The success of this therapy, in part, is due to the knowledge gained from the clinical trial of the other gene therapy product, lovo-cel. This study, initiated nearly five years before the Vertex trial, contributed significantly to how we care for individuals with SCD undergoing gene therapy to optimize treatment success, including initiation of chronic transfusions, use of peripheral blood stem cells, improved manufacturing, and optimization of myeloablation.2 Although the FDA label for lovo-cel includes a black box warning for malignancy, this risk applies to all patients with SCD who undergo genetic therapies and is why patients need to be followed for years after transplant. The two reports of acute myeloid leukemia occurred in the initial treated cohorts3,4 before optimization of therapy described above; the risk of preexisting clonal outgrowth5 theoretically remains high, regardless of product given, but not every hematopoietic cell will undergo complete genetic manipulation or correction.
The clinical data and FDA approval of exa-cel provide hope for the millions of individuals living with SCD, and yet access to this therapy where the disease burden is highest is not possible. We have much more work to do to improve the safety, access, implementation, and understanding of how best to deliver durable, effective, transformative gene therapy for individuals living with SCD. The use of exa-cel is a part of this important task.
Alexis Leonard, MD
St. Jude Children’s Research Hospital
Memphis, Tennessee
COI Disclosure: Dr. Leonard has provided consultation to Vertex Pharmaceuticals and bluebird bio, inc.
References
- Frangoul H, Locatelli F, Sharma A, et al. Exagamglogene autotemcel for severe sickle cell disease. N Engl J Med. 2024;390(18):1649-1662.

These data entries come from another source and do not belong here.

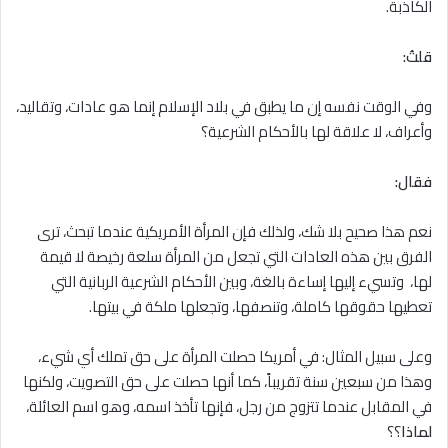
الكاذبة.
قلتُ
:
وفي الوقت نفسه إن ما يطبق في بلاد الإسلام إنما هو عادات، وتقاليد،
وأعراف، ﻻ علاقة لها بالأحكام الشرعية؟
فقال:
نعم هذا صحيح بلا شك، ولذلك فإن المرأة الأمريكية عندما تبحث، ترى
الفرق بين هذه العادات التي تجعل من المرأة سلعة رخيصة لا قيمة
لها، وتسيء إليها إساءة بالغة، وبين الأحكام الشرعية الربانية التي
تعطيها حقوقها كاملة، وتنصفها، وتجعلها ملكة في بيتها.
وعلى سبيل المثال: في أمريكا حصلت المرأة على حق تملك أي شيء،
وهذا من سبعين سنة تقريباً، كما أنها حصلت على حق التصويت، ولكنها
في المقابل عندما تتزوج من رجل، فإنها تأخذ اسمه، وهو اسم العائلة،
لماذا
؟؟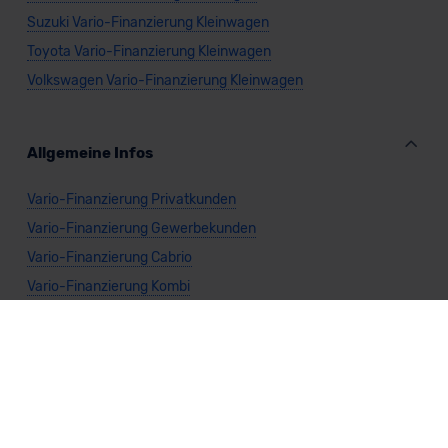
Suzuki Vario-Finanzierung Kleinwagen
Toyota Vario-Finanzierung Kleinwagen
Volkswagen Vario-Finanzierung Kleinwagen
Allgemeine Infos
Vario-Finanzierung Privatkunden
Vario-Finanzierung Gewerbekunden
Vario-Finanzierung Cabrio
Vario-Finanzierung Kombi
Vario-Finanzierung Kompaktwagen
Vario-Finanzierung Limousine
Vario-Finanzierung Nutzfahrzeug
Vario-Finanzierung SUV
Vario-Finanzierung Sportwagen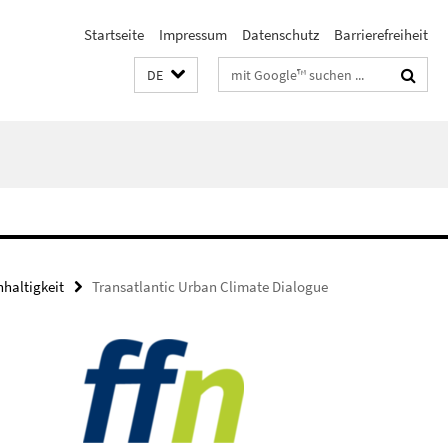
Startseite
Impressum
Datenschutz
Barrierefreiheit
Suchbegriffe
DE
haltigkeit
Transatlantic Urban Climate Dialogue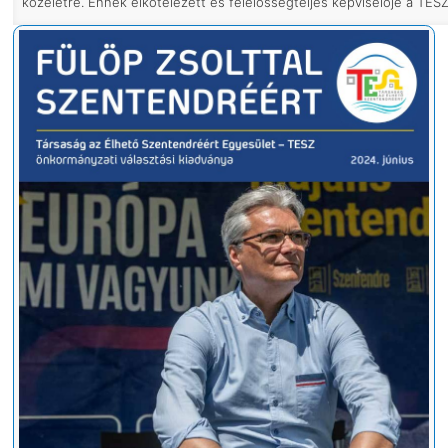
közéletre. Ennek elkötelezett és felelősségteljes képviselője a TESZ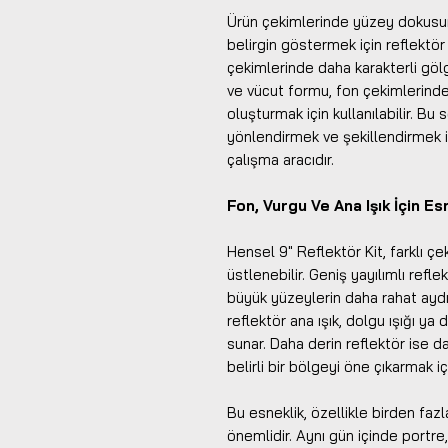
Ürün çekimlerinde yüzey dokusun
belirgin göstermek için reflektör 
çekimlerinde daha karakterli gö
ve vücut formu, fon çekimlerinde i
oluşturmak için kullanılabilir. Bu
yönlendirmek ve şekillendirmek is
çalışma aracıdır.
Fon, Vurgu Ve Ana Işık İçin E
Hensel 9" Reflektör Kit, farklı ç
üstlenebilir. Geniş yayılımlı ref
büyük yüzeylerin daha rahat aydınla
reflektör ana ışık, dolgu ışığı ya
sunar. Daha derin reflektör ise d
belirli bir bölgeyi öne çıkarmak içi
Bu esneklik, özellikle birden faz
önemlidir. Aynı gün içinde portre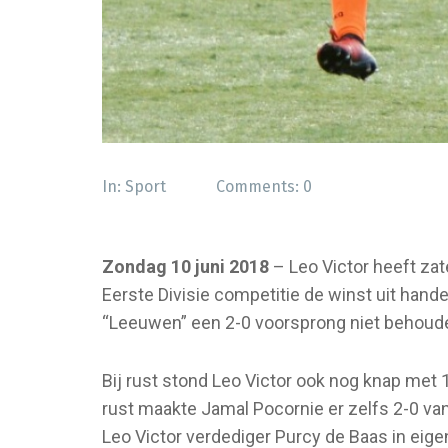
In:
Sport
Comments:
0
Zondag 10 juni 2018
– Leo Victor heeft za
Eerste Divisie competitie de winst uit hande
“Leeuwen” een 2-0 voorsprong niet behouden
Bij rust stond Leo Victor ook nog knap met
rust maakte Jamal Pocornie er zelfs 2-0 van
Leo Victor verdediger Purcy de Baas in eige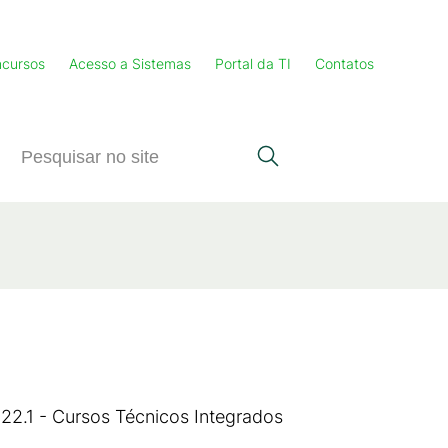
cursos
Acesso a Sistemas
Portal da TI
Contatos
22.1 - Cursos Técnicos Integrados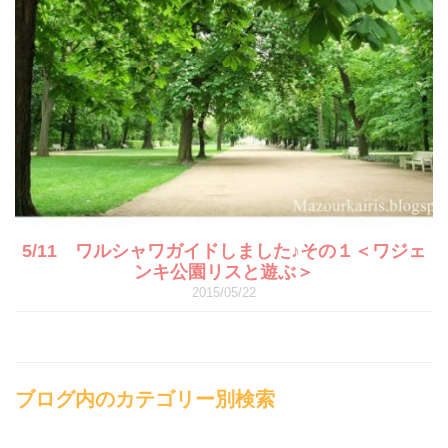
5/11 ワルシャワガイドしました♪その１＜ワジェ
ンキ公園リスと遊ぶ＞
2015/05/22
ブログ内のカテゴリー別検索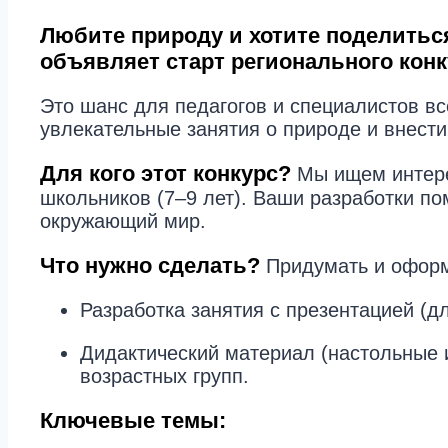
Любите природу и хотите поделитьс
объявляет старт регионального кон
Это шанс для педагогов и специалистов в
увлекательные занятия о природе и внести
Для кого этот конкурс?
Мы ищем интере
школьников (7–9 лет). Ваши разработки пом
окружающий мир.
Что нужно сделать?
Придумать и оформ
Разработка занятия с презентацией (дл
Дидактический материал (настольные и
возрастных групп.
Ключевые темы: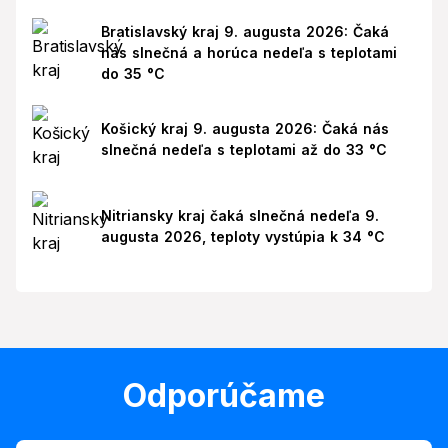
Bratislavský kraj 9. augusta 2026: Čaká
nás slnečná a horúca nedeľa s teplotami
do 35 °C
Košický kraj 9. augusta 2026: Čaká nás
slnečná nedeľa s teplotami až do 33 °C
Nitriansky kraj čaká slnečná nedeľa 9.
augusta 2026, teploty vystúpia k 34 °C
Odporúčame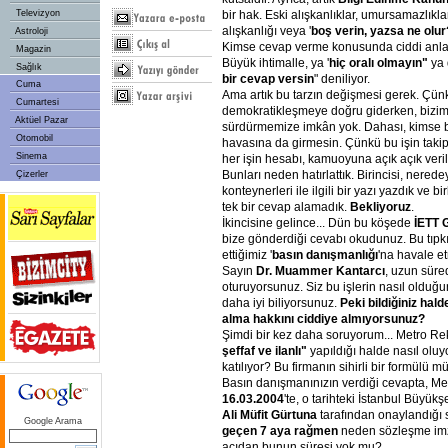
bir hak. Eski alışkanlıklar, umursamazlık
Televizyon
alışkanlığı veya '
boş verin, yazsa ne olur
Astroloji
Kimse cevap verme konusunda ciddi anlam
Magazin
Büyük ihtimalle, ya '
hiç oralı olmayın"
ya 
Sağlık
bir cevap versin
" deniliyor.
Cuma
Ama artık bu tarzın değişmesi gerek. Çün
Cumartesi
demokratikleşmeye doğru giderken, bizim e
Aktüel Pazar
sürdürmemize imkân yok. Dahası, kimse b
Otomobil
havasına da girmesin. Çünkü bu işin takip
Sinema
her işin hesabı, kamuoyuna açık açık veril
Bunları neden hatırlattık. Birincisi, nere
Çizerler
konteynerleri ile ilgili bir yazı yazdık ve 
tek bir cevap alamadık.
Bekliyoruz
.
İkincisine gelince... Dün bu köşede
İETT 
bize gönderdiği cevabı okudunuz. Bu tıpk
ettiğimiz '
basın danışmanlığı
'na havale et
Sayın
Dr. Muammer Kantarcı
, uzun süred
oturuyorsunuz. Siz bu işlerin nasıl oldu
daha iyi biliyorsunuz.
Peki bildiğiniz hal
alma hakkını ciddiye almıyorsunuz?
Şimdi bir kez daha soruyorum... Metro Re
şeffaf ve ilanlı"
yapıldığı halde nasıl oluyo
katılıyor? Bu firmanın sihirli bir formülü m
Basın danışmanınızın verdiği cevapta, Me
16.03.2004
'te, o tarihteki İstanbul Büyük
Ali Müfit Gürtuna
tarafından onaylandığı 
Google Arama
geçen 7 aya rağmen
neden sözleşme im
açıdan bunun süresi yok mu?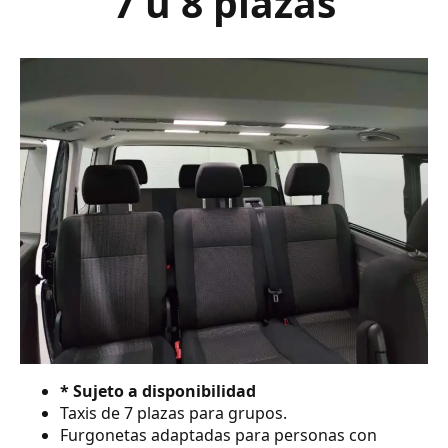
7 ú 8 plazas
* Sujeto a disponibilidad
Taxis de 7 plazas para grupos.
Furgonetas adaptadas para personas con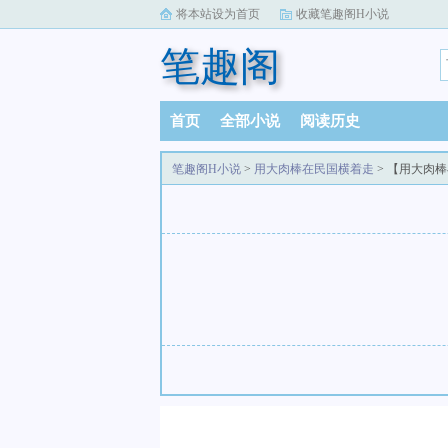
将本站设为首页
收藏笔趣阁H小说
笔趣阁
首页
全部小说
阅读历史
笔趣阁H小说
>
用大肉棒在民国横着走
> 【用大肉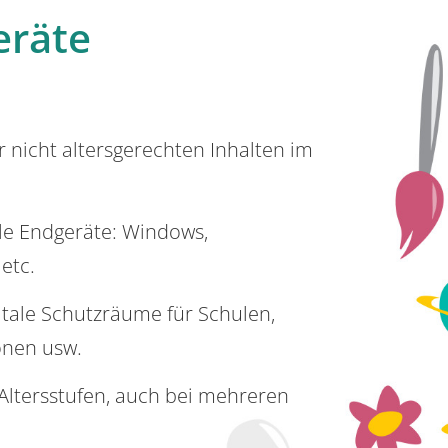
eräte
or nicht altersgerechten Inhalten im
lle Endgeräte: Windows,
 etc.
itale Schutzräume für Schulen,
onen usw.
e Altersstufen, auch bei mehreren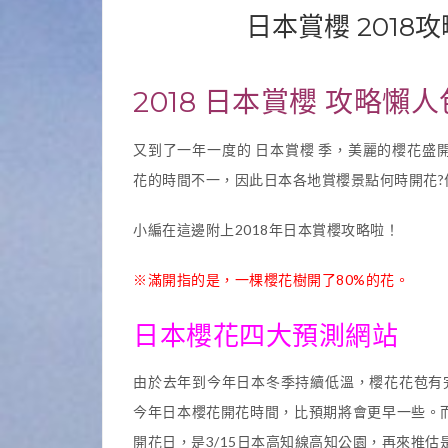
日本賞櫻 2018
2018 日本賞櫻 攻略懶人
又到了一年一度的 日本賞櫻 季，美麗的櫻花
花的時間不一，因此日本各地賞櫻景點何時開花?
小編在這邊附上2018年日本賞櫻攻略啦！
※滿開指的是，一棵櫻花樹開了80%的花。
日本櫻花四大預測網站
由於去年到今年日本冬季持續低溫，櫻花花苞有
今年日本櫻花開花時間，比預期將會更早一些。
開花日，是3/15日本高知線高知公園，再來推估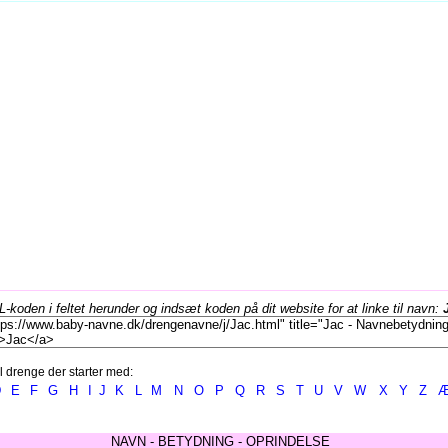
koden i feltet herunder og indsæt koden på dit website for at linke til navn:
l drenge der starter med:
D
E
F
G
H
I
J
K
L
M
N
O
P
Q
R
S
T
U
V
W
X
Y
Z
NAVN - BETYDNING - OPRINDELSE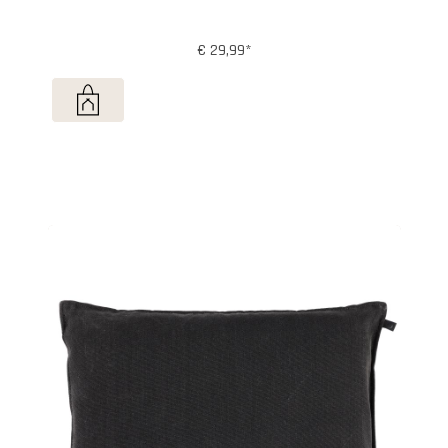
€ 29,99*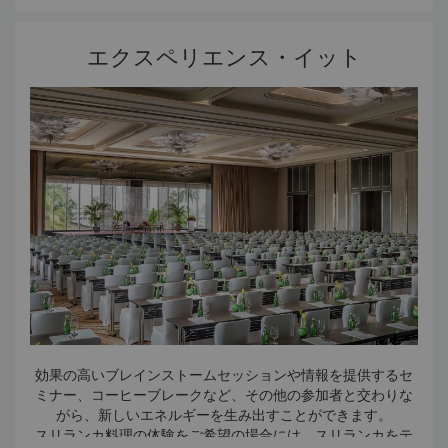
エクスペリエンス・イット
効果の高いブレインストームセッションや情報を提供するセ
ミナー、コーヒーブレークなど、その他の参加者と交わりな
がら、新しいエネルギーを生み出すことができます。
スリランカ料理の体験をご希望の場合には、スリランカをテ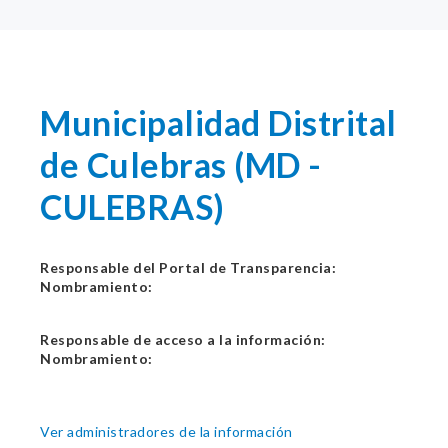
Municipalidad Distrital
de Culebras (MD -
CULEBRAS)
Responsable del Portal de Transparencia:
Nombramiento:
Responsable de acceso a la información:
Nombramiento:
Ver administradores de la información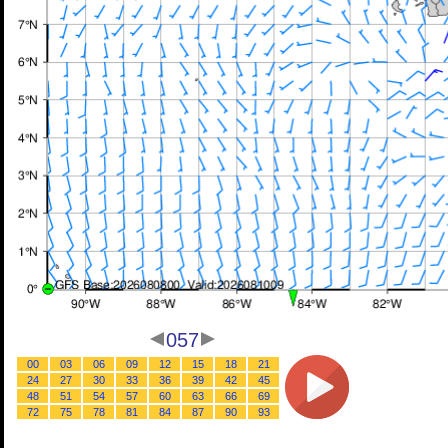
057
00
03
06
09
12
15
18
21
24
27
30
33
36
39
42
45
48
51
54
57
60
63
66
69
72
75
78
81
84
87
90
93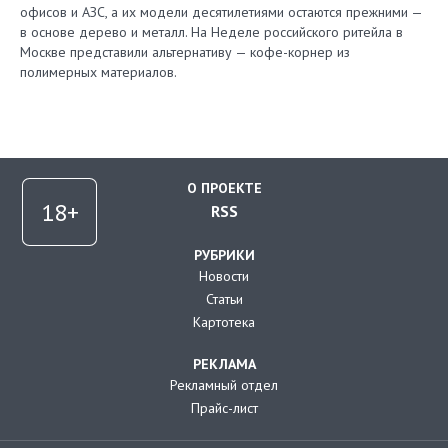
офисов и АЗС, а их модели десятилетиями остаются прежними —
в основе дерево и металл. На Неделе российского ритейла в
Москве представили альтернативу — кофе-корнер из
полимерных материалов.
О ПРОЕКТЕ
RSS
РУБРИКИ
Новости
Статьи
Картотека
РЕКЛАМА
Рекламный отдел
Прайс-лист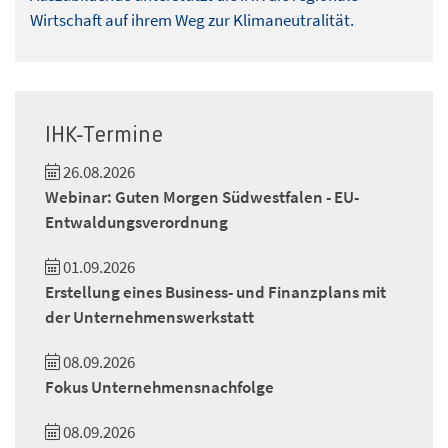
Wirtschaft auf ihrem Weg zur Klimaneutralität.
IHK-Termine
26.08.2026
Webinar: Guten Morgen Südwestfalen - EU-
Entwaldungsverordnung
01.09.2026
Erstellung eines Business- und Finanzplans mit
der Unternehmenswerkstatt
08.09.2026
Fokus Unternehmensnachfolge
08.09.2026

- Kanter J, Thompson AA, Pierciey FJ Jr., et al. Lovo-cel gene therapy for sickle cell disease: treatment process evolution and outcomes in the initial groups of the HGB-206 study. Am J Hematol. 2023;98(1):11-22.
- Goyal S, Tisdale J, Schmidt M, et al. Acute myeloid leukemia case after gene therapy for sickle cell disease. N Engl J Med. 2022;386(2):138-147.
- Hsieh MM, Bonner M, Pierciey FJ, et al. Myelodysplastic syndrome unrelated to lentiviral vector in a patient treated with gene therapy for sickle cell disease. Blood Adv. 2020;4(9):2058-2063.
- Jones RJ, DeBaun MR. Leukemia after gene therapy for sickle cell disease: insertional mutagenesis, busulfan, both, or neither. Blood. 2021;138(11):942-947.